I tried Dan's suggestion and as you stated, it did not work.

I reviewed the link you posted but knowing very little about java and its
role in the RPG environment is quite foreign to me, so the sentence "To get
rid of that message, just remove the java.version property from
the RPG environment variable, and from any of the places that Java looks
for Java properties." is the challenge.

"'The RPG runtime only passes the properties that are specified in the
QIBM_RPG_JAVA_PROPERTIES environment variable."

I'm confused as to where to populate the "QIBM_RPG_JAVA_PROPERTIES
environment variable".


You probably don't need to use the QIBM_RPG_JAVA_PROPERTIES environment variable. If you aren't already using it, I don't think there's any reason to start using it.

So if WRKENVVAR doesn't show QIBM_RPG_JAVA_PROPERTIES in the job where you are seeing the message, then don't worry about it. Instead, look at the Java page http://publib.boulder.ibm.com/infocenter/iseries/v7r1m0/index.jsp?topic=%2Frzaha%2Fsysprop.htm where they talk about the various places you can specify properties.

- For the first bullet, if you don't have the QIBM_RPG_JAVA_PROPERTIES envvar, the other possibility is that your application is calling the invocation API directly, rather than letting RPG do it.
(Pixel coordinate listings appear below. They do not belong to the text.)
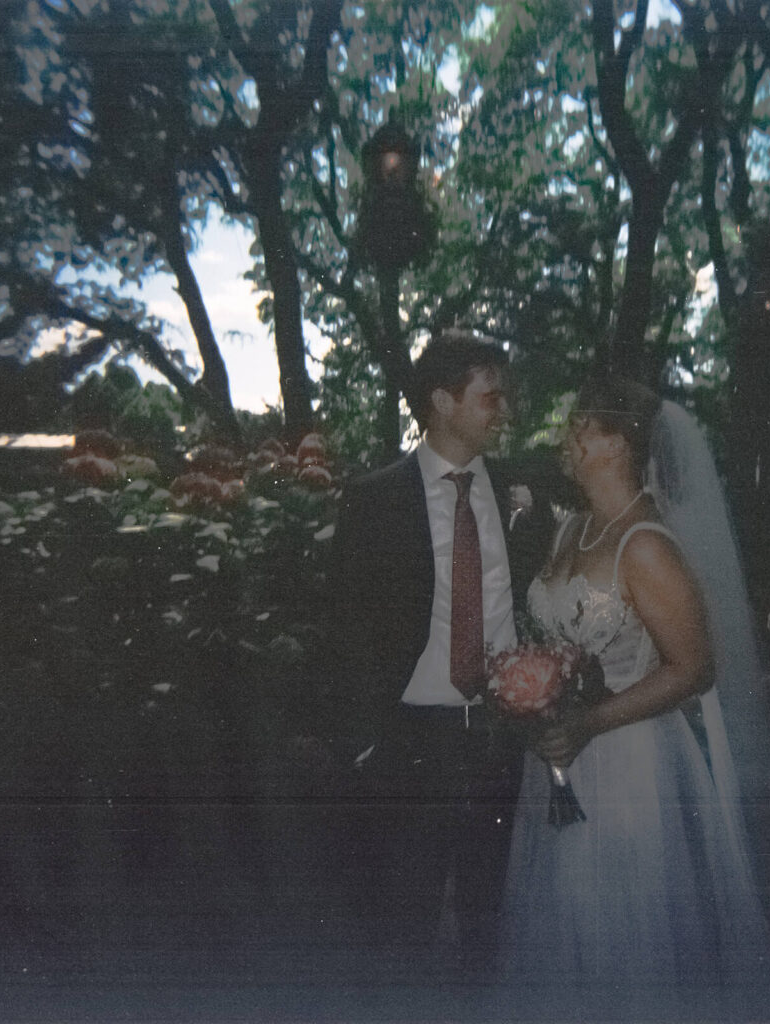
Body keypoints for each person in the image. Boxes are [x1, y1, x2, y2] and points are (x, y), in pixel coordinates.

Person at [500, 375, 770, 1017]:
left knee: (619, 927)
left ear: (619, 445)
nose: (564, 441)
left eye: (580, 429)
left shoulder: (647, 545)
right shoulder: (569, 528)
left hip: (630, 761)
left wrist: (589, 721)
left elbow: (692, 668)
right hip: (559, 756)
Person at [327, 331, 555, 978]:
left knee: (490, 917)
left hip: (498, 737)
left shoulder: (522, 492)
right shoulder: (374, 499)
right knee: (402, 920)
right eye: (491, 397)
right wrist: (364, 743)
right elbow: (347, 627)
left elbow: (541, 602)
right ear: (442, 401)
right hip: (409, 741)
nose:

Look for a call to JNI_CreateJavaVM().
- For the bullet about QIBM_JAVA_PROPERTIES_FILE, check for that envvar in the job getting the message
- For the bullet about SystemDefault.properties, check the user profile to see where the home directory is, and look in that directory for that file.
- For the final bullet, see if that file exists.

Ironically, the RPG environment variable was added specifically to handle the java.version property, since at the time, the java.version property was ignored when it was found in Java's SystemDefault.properties file. Java eventually started to honour the java.version property when found in the SystemDefault.properties file, so all Java properties could be specified in any of the places that either RPG or Java looks for properties.

The only real reason to use the RPG environment variable now is that it has the highest priority in the case of the same Java property being specified in multiple places. So if SystemDefault.properties has a value for property X, say X=a, and QIBM_RPG_JAVA_PROPERTIES has a value for property X, say X=B, then the RPG one will win, and the value for property X will be B.